期刊名称:Proceedings of the National Academy of Sciences
印刷版ISSN:0027-8424
电子版ISSN:1091-6490
出版年度:2022
卷号:119
期号:33
DOI:10.1073/pnas.2206513119
语种:English
出版社:The National Academy of Sciences of the United States of America
摘要:Significance
Nucleosomes, the fundamental structural unit of chromatin, consists of ∼147 DNA base pairs wrapped around a histone protein octamer. To characterize the strength of the nucleosomal barrier and its contribution as a mechanism of control of gene expression, it is essential to determine the forces required to unwrap the DNA from the core particle and the stepwise transitions involved. In this study, we performed combined optical tweezers and single-molecule fluorescence measurements to identify the specific DNA segments unwrapped during the force transitions observed in mechanical stretching of nucleosomes. Furthermore, we characterize the mechanical signatures of subnucleosomal hexasomes and tetrasomes. The characterization performed in this work is essential for the interpretation of ongoing studies of chromatin remodelers, polymerases, and histone chaperones.

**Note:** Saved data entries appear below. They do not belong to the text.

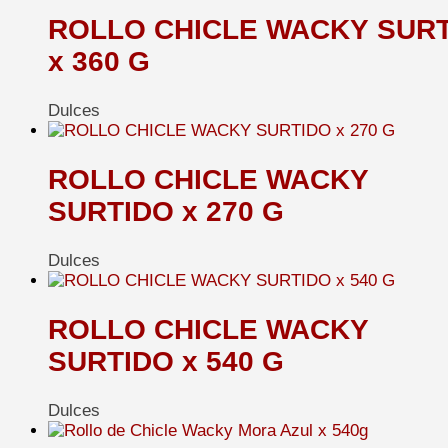
ROLLO CHICLE WACKY SUR
x 360 G
Dulces
ROLLO CHICLE WACKY
SURTIDO x 270 G
Dulces
ROLLO CHICLE WACKY
SURTIDO x 540 G
Dulces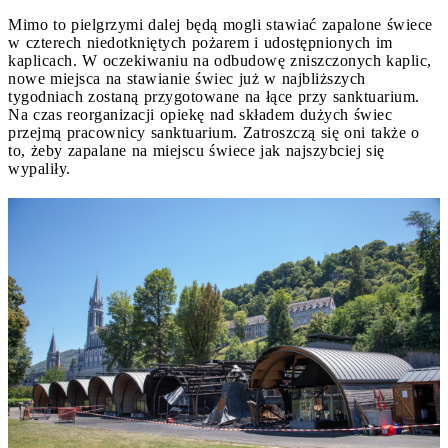
Mimo to pielgrzymi dalej będą mogli stawiać zapalone świece
w czterech niedotkniętych pożarem i udostępnionych im
kaplicach. W oczekiwaniu na odbudowę zniszczonych kaplic,
nowe miejsca na stawianie świec już w najbliższych
tygodniach zostaną przygotowane na łące przy sanktuarium.
Na czas reorganizacji opiekę nad składem dużych świec
przejmą pracownicy sanktuarium. Zatroszczą się oni także o
to, żeby zapalane na miejscu świece jak najszybciej się
wypaliły.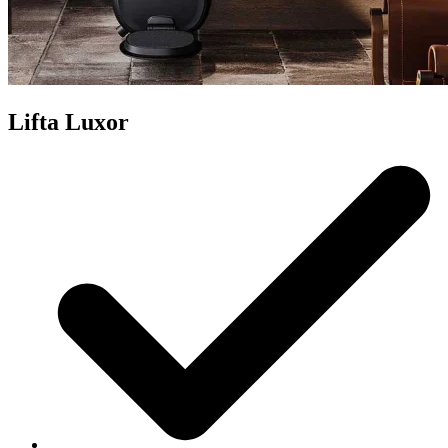
Lifta Luxor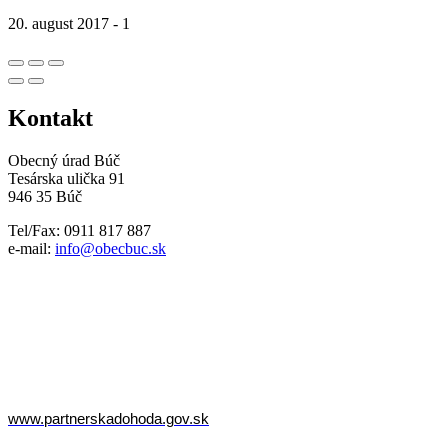
20. august 2017 - 1
Kontakt
Obecný úrad Búč
Tesárska ulička 91
946 35 Búč
Tel/Fax: 0911 817 887
e-mail:
info@obecbuc.sk
www.partnerskadohoda.gov.sk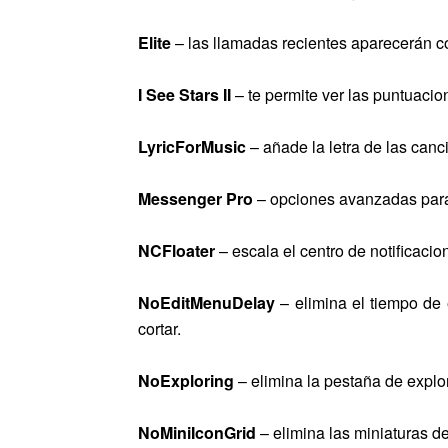
Elite
– las llamadas recientes aparecerán co
I See Stars II
– te permite ver las puntuacio
LyricForMusic
– añade la letra de las can
Messenger Pro
– opciones avanzadas para
NCFloater
– escala el centro de notificaci
NoEditMenuDelay
– elimina el tiempo de
cortar.
NoExploring
– elimina la pestaña de explor
NoMiniIconGrid
– elimina las miniaturas de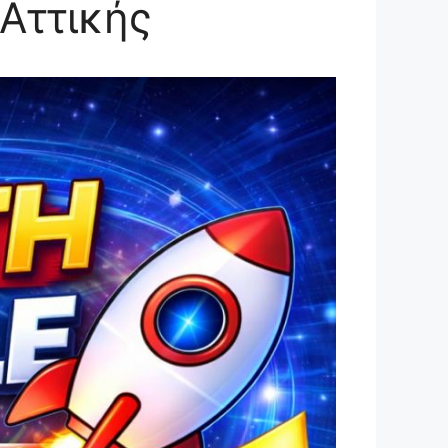
Αττικής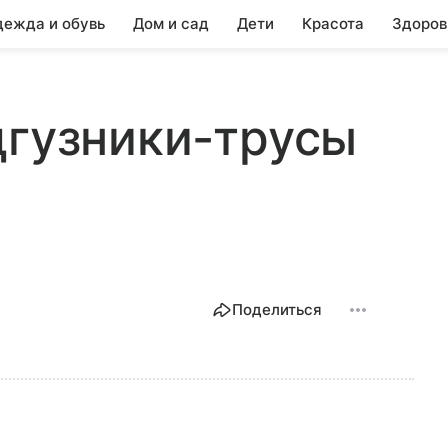
ежда и обувь
Дом и сад
Дети
Красота
Здоров
дгузники-трусы
Поделиться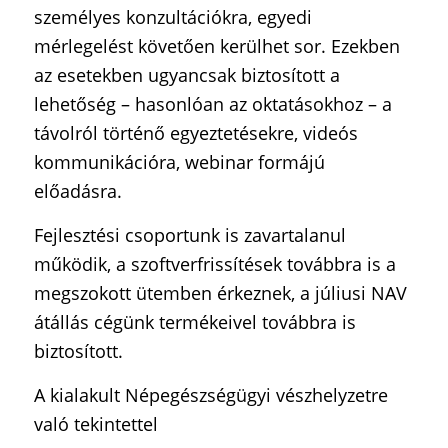
személyes konzultációkra, egyedi
mérlegelést követően kerülhet sor. Ezekben
az esetekben ugyancsak biztosított a
lehetőség – hasonlóan az oktatásokhoz – a
távolról történő egyeztetésekre, videós
kommunikációra, webinar formájú
előadásra.
Fejlesztési csoportunk is zavartalanul
működik, a szoftverfrissítések továbbra is a
megszokott ütemben érkeznek, a júliusi NAV
átállás cégünk termékeivel továbbra is
biztosított.
A kialakult Népegészségügyi vészhelyzetre
való tekintettel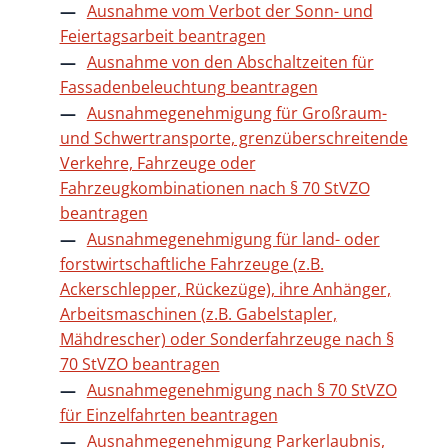
Ausnahme vom Verbot der Sonn- und
Feiertagsarbeit beantragen
Ausnahme von den Abschaltzeiten für
Fassadenbeleuchtung beantragen
Ausnahmegenehmigung für Großraum-
und Schwertransporte, grenzüberschreitende
Verkehre, Fahrzeuge oder
Fahrzeugkombinationen nach § 70 StVZO
beantragen
Ausnahmegenehmigung für land- oder
forstwirtschaftliche Fahrzeuge (z.B.
Ackerschlepper, Rückezüge), ihre Anhänger,
Arbeitsmaschinen (z.B. Gabelstapler,
Mähdrescher) oder Sonderfahrzeuge nach §
70 StVZO beantragen
Ausnahmegenehmigung nach § 70 StVZO
für Einzelfahrten beantragen
Ausnahmegenehmigung Parkerlaubnis,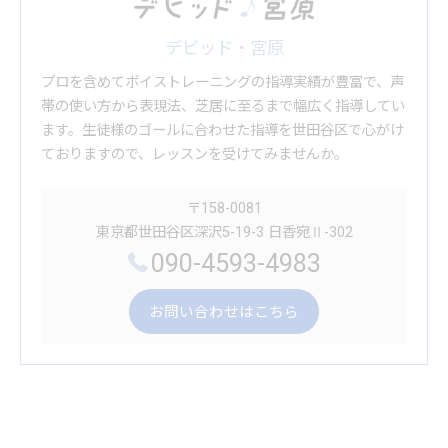
デビッド・宮原
プロを含めてボイストレーニングの指導実績が豊富で、声
帯の使い方から表現法、芝居に至るまで幅広く指導してい
ます。生徒様のゴールに合わせた指導を世田谷区で心がけ
ておりますので、レッスンを受けてみませんか。
〒158-0081
東京都世田谷区深沢5-19-3 日香宛Ⅱ-302
090-4593-4983
お問い合わせはこちら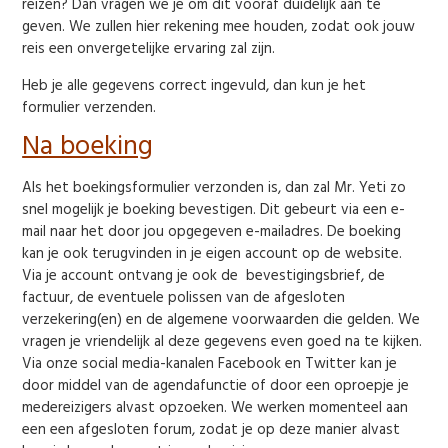
reizen? Dan vragen we je om dit vooraf duidelijk aan te
geven. We zullen hier rekening mee houden, zodat ook jouw
reis een onvergetelijke ervaring zal zijn.
Heb je alle gegevens correct ingevuld, dan kun je het
formulier verzenden.
Na boeking
Als het boekingsformulier verzonden is, dan zal Mr. Yeti zo
snel mogelijk je boeking bevestigen. Dit gebeurt via een e-
mail naar het door jou opgegeven e-mailadres. De boeking
kan je ook terugvinden in je eigen account op de website.
Via je account ontvang je ook de bevestigingsbrief, de
factuur, de eventuele polissen van de afgesloten
verzekering(en) en de algemene voorwaarden die gelden. We
vragen je vriendelijk al deze gegevens even goed na te kijken.
Via onze social media-kanalen Facebook en Twitter kan je
door middel van de agendafunctie of door een oproepje je
medereizigers alvast opzoeken. We werken momenteel aan
een een afgesloten forum, zodat je op deze manier alvast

Nucleosome DNA unwrapping and its disassembly into hexasomes and tetrasomes is necessary for genomic access and plays an important role in transcription regulation. Previous single-molecule mechanical nucleosome unwrapping revealed a low- and a high-force transitions, and force-FRET pulling experiments showed that DNA unwrapping is asymmetric, occurring always first from one side before the other. However, the assignment of DNA segments involved in these transitions remains controversial. Here, using high-resolution optical tweezers with simultaneous single-molecule FRET detection, we show that the low-force transition corresponds to the undoing of the outer wrap of one side of the nucleosome (∼27 bp), a process that can occur either cooperatively or noncooperatively, whereas the high-force transition corresponds to the simultaneous unwrapping of ∼76 bp from both sides. This process may give rise stochastically to the disassembly of nucleosomes into hexasomes and tetrasomes whose unwrapping/rewrapping trajectories we establish. In contrast, nucleosome rewrapping does not exhibit asymmetry. To rationalize all previous nucleosome unwrapping experiments, it is necessary to invoke that mechanical unwrapping involves two nucleosome reorientations: one that contributes to the change in extension at the low-force transition and another that coincides but does not contribute to the high-force transition.